##### Supplied records #####
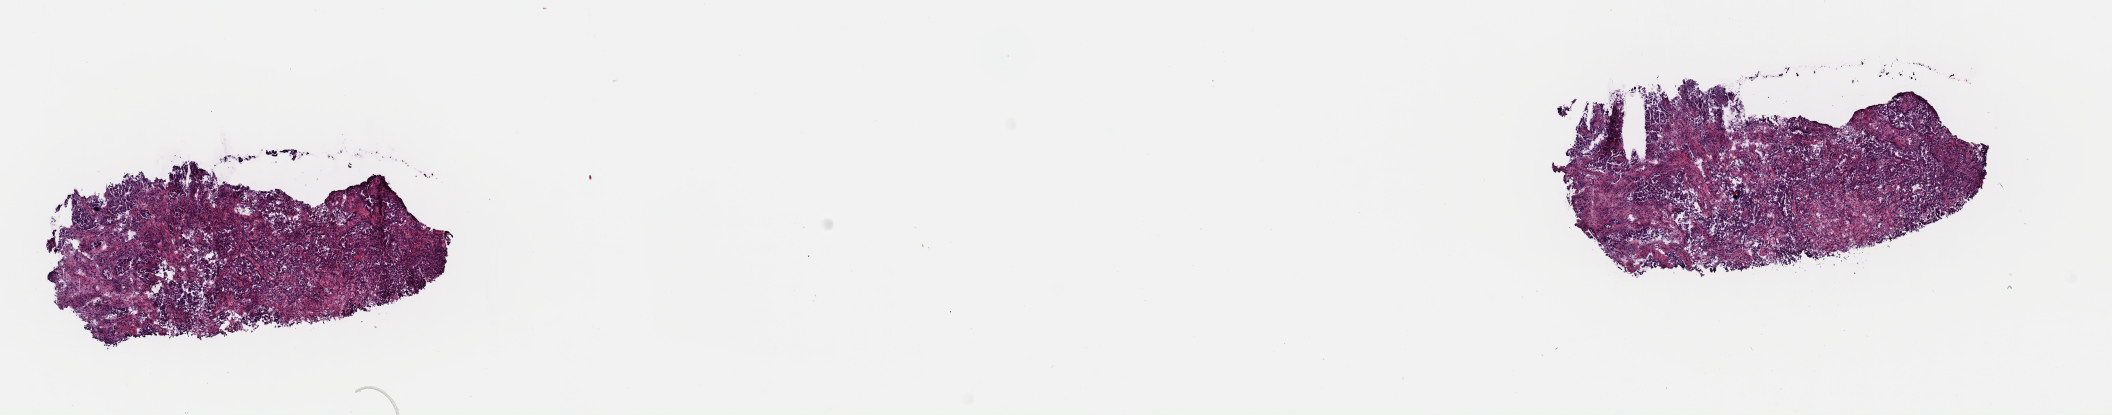
Whole-slide histology image, Hematoxylin and eosin (H&E) stained, low-resolution overview of the scanned area, about 16.7 x 3.3 mm. Frozen section from the top of the tissue portion. Sample: primary tumour, lung. Patient: female, age at initial diagnosis 60 years. Pathologist review of this section (percent, as recorded): tumour cells 45%, tumour nuclei 65%, normal cells 0%, stromal cells 53%, necrosis 2%. Infiltration values recorded for this section: lymphocyte infiltration 10%, monocyte infiltration 2%, neutrophil infiltration 1%.
- AJCC pathologic stage: IA (7th edition)
- TNM: T1a N0 MX
- histologic diagnosis: Adenocarcinoma, NOS (upper lobe, lung)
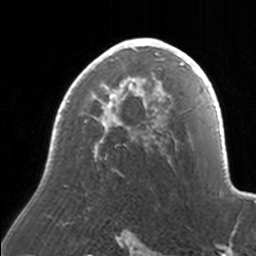
Breast MRI, one axial slice. Slice 106 of 160 in the series (ordered by position). Cropped to one breast. Dynamic contrast-enhanced series, time point 2 of 7 at this slice position (early post-contrast). 3 T. TE 1.7 ms, TR 4 ms. 1 mm slice thickness. 256 × 256 image matrix, field of view 170 × 170 mm. Female patient.
Outlined on this slice (semi-automatically segmented with operator editing):
- enhancing-tissue mask used for the functional tumour volume (all voxels passing the contrast-enhancement thresholds inside the analysis volume; usually the tumour): box from (x=52, y=38) to (x=171, y=162) px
#####
Exercise aim –
From the listing above, copy every line where the string "slice" is found.

Expected answer –
Breast MRI, one axial slice. Slice 106 of 160 in the series (ordered by position). Cropped to one breast. Dynamic contrast-enhanced series, time point 2 of 7 at this slice position (early post-contrast). 3 T. TE 1.7 ms, TR 4 ms. 1 mm slice thickness. 256 × 256 image matrix, field of view 170 × 170 mm. Female patient.
Outlined on this slice (semi-automatically segmented with operator editing):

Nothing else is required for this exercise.